Après le dossier des Sargasses une autre catastrophe a été évoquée, celle qui touche l’Université des Antilles. La présidente du Pôle Martinique, Odile François-Augrain, venue accompagnée d’autres enseignants, d’étudiants, du secrétaire général de la FCPE, a exposé la situation de plus en plus inquiétante du Pôle Martinique sur lequel le président de l’Université, Eustase Janky, exerce un pouvoir jupitérien d’autant plus féroce qu’il a face à lui, une femme. En violation des textes, il impose à la présidente des situations qui s’apparentent à de l’humiliation et traduisent un mépris insupportable vis-à-vis des usagers de l’Université en Martinique. 

Le comportement arrogant de ce président risque bien de réveiller les vieilles tensions nées de la colonisation, entre Guadeloupéens et Martiniquais, interdisant toute forme de solidarité entre les deux peuples. Odile François-Augrain invite ses compatriotes à agir, sinon nous risquons de perdre notre Université, broyée dans les projets de certains irresponsables, qui ne veulent voir que leur nombril.

 


Le secrétaire de la Fédération des Conseils de Parents d’Elèves, Claude Bertrac, s’est dans son intervention, indigné du comportement du président de l’Université des Antilles vis-à-vis de la présidente du Pôle Martinique et sans langue de bois, il a par ailleurs évoqué des cas de harcèlement sexuel, dont seraient victimes des étudiants sur le campus de Schloelcher.

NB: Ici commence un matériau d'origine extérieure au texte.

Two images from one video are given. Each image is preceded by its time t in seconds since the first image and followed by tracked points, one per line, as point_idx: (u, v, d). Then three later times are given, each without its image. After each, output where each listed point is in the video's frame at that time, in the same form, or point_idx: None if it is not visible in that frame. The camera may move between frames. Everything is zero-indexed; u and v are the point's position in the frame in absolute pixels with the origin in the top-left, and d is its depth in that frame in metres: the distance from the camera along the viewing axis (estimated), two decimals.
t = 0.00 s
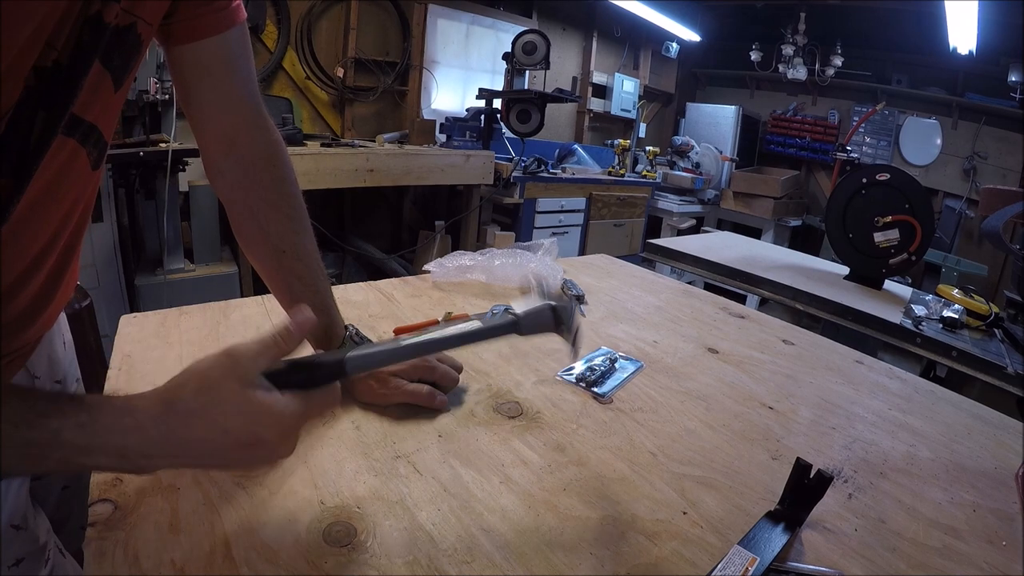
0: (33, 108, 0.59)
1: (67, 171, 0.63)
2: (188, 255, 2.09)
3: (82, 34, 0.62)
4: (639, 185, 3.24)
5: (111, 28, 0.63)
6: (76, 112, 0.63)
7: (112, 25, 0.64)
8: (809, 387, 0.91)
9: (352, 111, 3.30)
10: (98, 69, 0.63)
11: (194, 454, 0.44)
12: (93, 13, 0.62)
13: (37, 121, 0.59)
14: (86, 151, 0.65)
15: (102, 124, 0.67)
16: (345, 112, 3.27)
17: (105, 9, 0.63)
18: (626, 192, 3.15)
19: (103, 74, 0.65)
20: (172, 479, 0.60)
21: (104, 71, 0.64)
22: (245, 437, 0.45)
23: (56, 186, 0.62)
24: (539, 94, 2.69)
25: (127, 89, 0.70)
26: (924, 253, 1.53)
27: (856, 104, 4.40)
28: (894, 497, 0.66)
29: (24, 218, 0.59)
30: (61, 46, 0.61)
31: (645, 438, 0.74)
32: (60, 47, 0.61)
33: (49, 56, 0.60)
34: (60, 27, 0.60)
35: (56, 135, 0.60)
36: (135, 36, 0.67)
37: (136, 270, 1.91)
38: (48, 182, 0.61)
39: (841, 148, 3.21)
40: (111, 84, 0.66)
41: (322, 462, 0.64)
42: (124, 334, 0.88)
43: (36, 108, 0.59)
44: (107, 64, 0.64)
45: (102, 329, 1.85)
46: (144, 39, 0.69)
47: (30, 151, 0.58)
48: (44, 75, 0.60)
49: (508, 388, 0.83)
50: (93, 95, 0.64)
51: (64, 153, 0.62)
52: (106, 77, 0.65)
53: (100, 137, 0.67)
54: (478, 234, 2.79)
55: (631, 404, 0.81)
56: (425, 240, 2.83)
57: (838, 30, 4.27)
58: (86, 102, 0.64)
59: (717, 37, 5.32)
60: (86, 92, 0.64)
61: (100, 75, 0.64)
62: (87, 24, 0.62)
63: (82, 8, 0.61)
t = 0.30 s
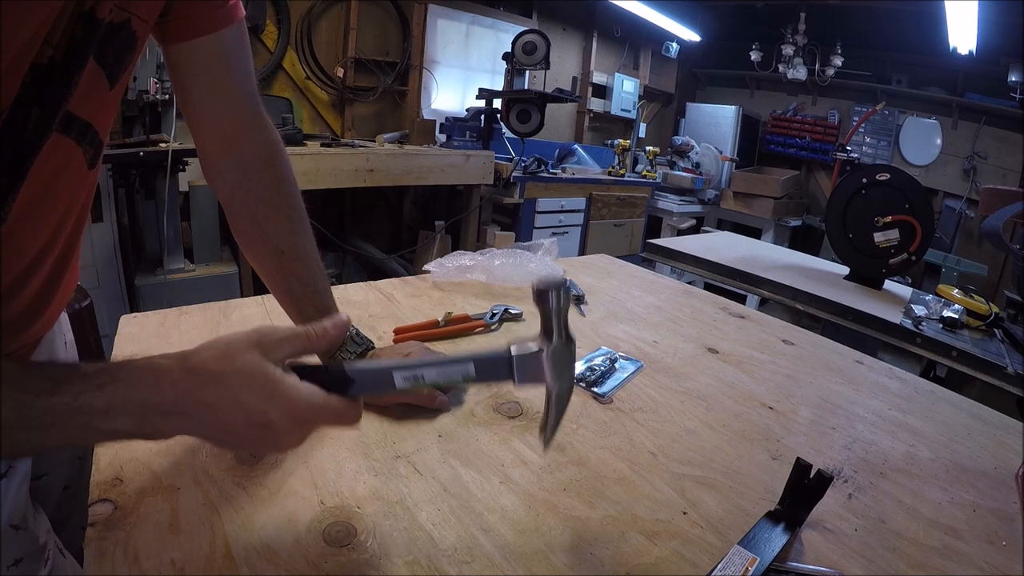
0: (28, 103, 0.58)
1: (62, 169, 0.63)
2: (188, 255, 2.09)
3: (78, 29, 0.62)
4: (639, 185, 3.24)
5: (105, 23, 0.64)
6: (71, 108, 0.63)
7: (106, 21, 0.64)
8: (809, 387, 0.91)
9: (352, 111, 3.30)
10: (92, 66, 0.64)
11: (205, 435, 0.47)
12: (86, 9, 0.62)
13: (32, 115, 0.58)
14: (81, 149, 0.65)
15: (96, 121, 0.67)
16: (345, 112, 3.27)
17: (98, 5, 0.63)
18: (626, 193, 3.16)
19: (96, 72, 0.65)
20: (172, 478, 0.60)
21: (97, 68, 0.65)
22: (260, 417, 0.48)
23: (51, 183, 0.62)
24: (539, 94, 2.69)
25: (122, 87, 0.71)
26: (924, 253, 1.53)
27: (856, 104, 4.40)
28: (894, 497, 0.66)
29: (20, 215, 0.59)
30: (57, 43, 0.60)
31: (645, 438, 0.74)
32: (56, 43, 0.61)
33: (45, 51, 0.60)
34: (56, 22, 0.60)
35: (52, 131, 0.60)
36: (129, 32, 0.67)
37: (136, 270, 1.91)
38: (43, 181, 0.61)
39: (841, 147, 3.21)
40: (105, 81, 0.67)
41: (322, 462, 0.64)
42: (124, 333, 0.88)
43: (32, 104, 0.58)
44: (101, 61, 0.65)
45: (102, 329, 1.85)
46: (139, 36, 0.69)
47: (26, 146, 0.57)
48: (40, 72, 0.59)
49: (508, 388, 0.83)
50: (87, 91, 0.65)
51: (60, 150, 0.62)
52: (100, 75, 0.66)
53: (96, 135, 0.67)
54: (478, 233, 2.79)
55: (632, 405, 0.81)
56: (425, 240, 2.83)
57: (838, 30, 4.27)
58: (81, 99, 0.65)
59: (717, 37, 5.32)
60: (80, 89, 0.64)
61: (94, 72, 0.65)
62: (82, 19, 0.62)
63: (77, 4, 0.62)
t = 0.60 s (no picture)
0: (26, 102, 0.58)
1: (64, 168, 0.63)
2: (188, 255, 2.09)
3: (77, 28, 0.62)
4: (639, 185, 3.24)
5: (104, 22, 0.64)
6: (71, 107, 0.63)
7: (105, 19, 0.65)
8: (809, 387, 0.91)
9: (352, 111, 3.30)
10: (92, 64, 0.64)
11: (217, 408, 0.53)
12: (85, 8, 0.64)
13: (33, 114, 0.58)
14: (82, 149, 0.65)
15: (97, 121, 0.67)
16: (345, 112, 3.28)
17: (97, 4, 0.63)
18: (626, 193, 3.16)
19: (96, 71, 0.65)
20: (173, 478, 0.60)
21: (97, 67, 0.65)
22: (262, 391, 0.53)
23: (52, 183, 0.62)
24: (539, 94, 2.69)
25: (122, 87, 0.71)
26: (924, 253, 1.53)
27: (856, 104, 4.40)
28: (894, 497, 0.66)
29: (22, 214, 0.58)
30: (57, 42, 0.62)
31: (645, 438, 0.74)
32: (56, 43, 0.62)
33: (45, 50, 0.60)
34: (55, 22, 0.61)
35: (53, 131, 0.60)
36: (128, 31, 0.67)
37: (137, 270, 1.91)
38: (44, 180, 0.61)
39: (841, 148, 3.21)
40: (104, 80, 0.67)
41: (322, 462, 0.64)
42: (124, 333, 0.88)
43: (32, 104, 0.59)
44: (100, 60, 0.65)
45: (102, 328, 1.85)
46: (140, 36, 0.70)
47: (26, 145, 0.57)
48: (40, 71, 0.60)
49: (508, 388, 0.83)
50: (87, 90, 0.65)
51: (62, 150, 0.62)
52: (100, 73, 0.66)
53: (97, 135, 0.67)
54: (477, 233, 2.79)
55: (632, 405, 0.81)
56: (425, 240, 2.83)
57: (838, 30, 4.27)
58: (82, 97, 0.65)
59: (717, 37, 5.32)
60: (80, 88, 0.64)
61: (93, 71, 0.65)
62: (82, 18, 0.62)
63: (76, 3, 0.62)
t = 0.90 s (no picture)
0: (31, 102, 0.58)
1: (66, 168, 0.63)
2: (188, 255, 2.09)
3: (80, 28, 0.62)
4: (639, 185, 3.24)
5: (107, 22, 0.64)
6: (74, 108, 0.63)
7: (108, 20, 0.65)
8: (809, 387, 0.91)
9: (352, 111, 3.30)
10: (95, 65, 0.64)
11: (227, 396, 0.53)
12: (89, 8, 0.62)
13: (35, 114, 0.58)
14: (84, 149, 0.65)
15: (100, 122, 0.67)
16: (345, 112, 3.28)
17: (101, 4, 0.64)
18: (626, 192, 3.15)
19: (99, 71, 0.66)
20: (173, 478, 0.60)
21: (100, 67, 0.65)
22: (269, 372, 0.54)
23: (56, 182, 0.62)
24: (539, 94, 2.69)
25: (125, 88, 0.71)
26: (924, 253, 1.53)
27: (856, 104, 4.40)
28: (894, 497, 0.66)
29: (25, 213, 0.58)
30: (60, 42, 0.60)
31: (645, 438, 0.74)
32: (59, 42, 0.60)
33: (48, 50, 0.60)
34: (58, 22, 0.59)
35: (54, 131, 0.60)
36: (130, 31, 0.68)
37: (137, 270, 1.91)
38: (48, 180, 0.61)
39: (841, 148, 3.21)
40: (107, 81, 0.67)
41: (322, 462, 0.64)
42: (125, 334, 0.88)
43: (35, 103, 0.59)
44: (103, 60, 0.65)
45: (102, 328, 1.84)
46: (142, 36, 0.70)
47: (28, 143, 0.57)
48: (44, 71, 0.60)
49: (508, 388, 0.83)
50: (90, 91, 0.65)
51: (64, 150, 0.62)
52: (103, 74, 0.66)
53: (100, 135, 0.67)
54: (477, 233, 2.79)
55: (632, 405, 0.81)
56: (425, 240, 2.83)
57: (838, 31, 4.27)
58: (85, 97, 0.65)
59: (717, 37, 5.32)
60: (82, 88, 0.64)
61: (96, 71, 0.65)
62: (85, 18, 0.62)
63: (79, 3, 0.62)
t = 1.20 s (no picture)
0: (33, 102, 0.58)
1: (66, 167, 0.63)
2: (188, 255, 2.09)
3: (81, 28, 0.61)
4: (639, 185, 3.24)
5: (108, 22, 0.65)
6: (73, 108, 0.63)
7: (108, 20, 0.65)
8: (808, 387, 0.91)
9: (352, 111, 3.30)
10: (94, 64, 0.65)
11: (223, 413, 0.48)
12: (89, 8, 0.62)
13: (36, 115, 0.58)
14: (85, 149, 0.65)
15: (99, 121, 0.67)
16: (345, 112, 3.28)
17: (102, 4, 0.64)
18: (626, 192, 3.15)
19: (98, 71, 0.66)
20: (173, 478, 0.60)
21: (99, 67, 0.66)
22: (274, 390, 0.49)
23: (57, 181, 0.62)
24: (539, 94, 2.69)
25: (124, 87, 0.71)
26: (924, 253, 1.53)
27: (857, 104, 4.39)
28: (894, 497, 0.66)
29: (25, 214, 0.58)
30: (60, 43, 0.60)
31: (645, 438, 0.74)
32: (59, 43, 0.60)
33: (49, 50, 0.59)
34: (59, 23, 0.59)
35: (54, 130, 0.60)
36: (130, 32, 0.68)
37: (137, 270, 1.91)
38: (48, 180, 0.61)
39: (841, 148, 3.21)
40: (107, 80, 0.67)
41: (322, 462, 0.64)
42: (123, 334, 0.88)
43: (36, 104, 0.58)
44: (102, 61, 0.65)
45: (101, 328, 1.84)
46: (142, 36, 0.70)
47: (30, 143, 0.57)
48: (44, 71, 0.59)
49: (508, 388, 0.83)
50: (89, 92, 0.65)
51: (64, 149, 0.62)
52: (102, 73, 0.66)
53: (100, 135, 0.68)
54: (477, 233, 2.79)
55: (632, 405, 0.81)
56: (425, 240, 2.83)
57: (839, 30, 4.26)
58: (83, 97, 0.65)
59: (717, 37, 5.32)
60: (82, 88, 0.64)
61: (95, 70, 0.65)
62: (86, 18, 0.62)
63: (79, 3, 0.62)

L’image de l’Université des Antilles, déjà entachée par le scandale de détournements de fonds européens du CEREGMIA,  va-t-elle encore subir les salissures de quelques voyous ? L’affaire Harvey Weinstein ayant brisé définitivement le mur du silence, un nouvel hashtag venu de Martinique risque bien d’apparaître sur les réseaux sociaux. #DénonceTonPorcLocal, puis #NouToo.

Le vote abstentionniste au Comité Martiniquais du Tourisme a été évoqué


Membre du Conseil d’Administration du Comité Martiniquais du tourisme, le Parlementaire (MIM), a rappelé les faits ayant entraîné l’abstention de son groupe lors du vote du budget, ce qui a provoqué l’ire de la présidente, Karine Mousseau et de Yan Monplaisir, conseiller de l'Assemblée à la CTM et président de la commission Economie et Tourisme. Les noms d’oiseaux ont fusé au cours de cette réunion du lundi 23 avril suite à laquelle la présidente a organisé une conférence de presse pour, avec Yan Monplaisir, accuser publiquement les abstentionnistes de vouloir saboter son bilan.

Trois jours plus tard les accusés ripostaient et face à la presse, documents à l’appui, justifiaient leur vote. En cause une gestion solitaire de la présidente qui ne respecte ni les statuts, ni la loi.

Invité à s’exprimer par Jean-Philippe Nilor qui a rappelé que cet abstentionniste n’est pas membre du MIM (Mouvement Indépendantiste Martiniquais), Jean-Marcel Maran, président des Gîtes de France en Martinique, a décrit une séance ahurissante où il s’est fait fait insulter, par le président de la commission Economie et Tourisme, irrité par ses questions, pourtant légitimes pour un élu du Conseil d’Administration.

Le Député de Martinique a voulu une rencontre où tout le monde peut s’exprimer en toute liberté, les citoyens ont été nombreux à en profiter et ils attendent de lui qu’il évoque les réelles préoccupations de la population à l’Assemblée Nationale. Jean-Philippe Nilor a peu parlé, il a beaucoup écouté. Va-t-il réussir à  ré-enchanter la politique, loin des cris, des invectives, des mensonges, de l’exhibition des égos, des discours du Moi ?  Ces trois heures d’échanges dans un climat apaisé et constructif, disent que c’est possible. On a envie d’y croire.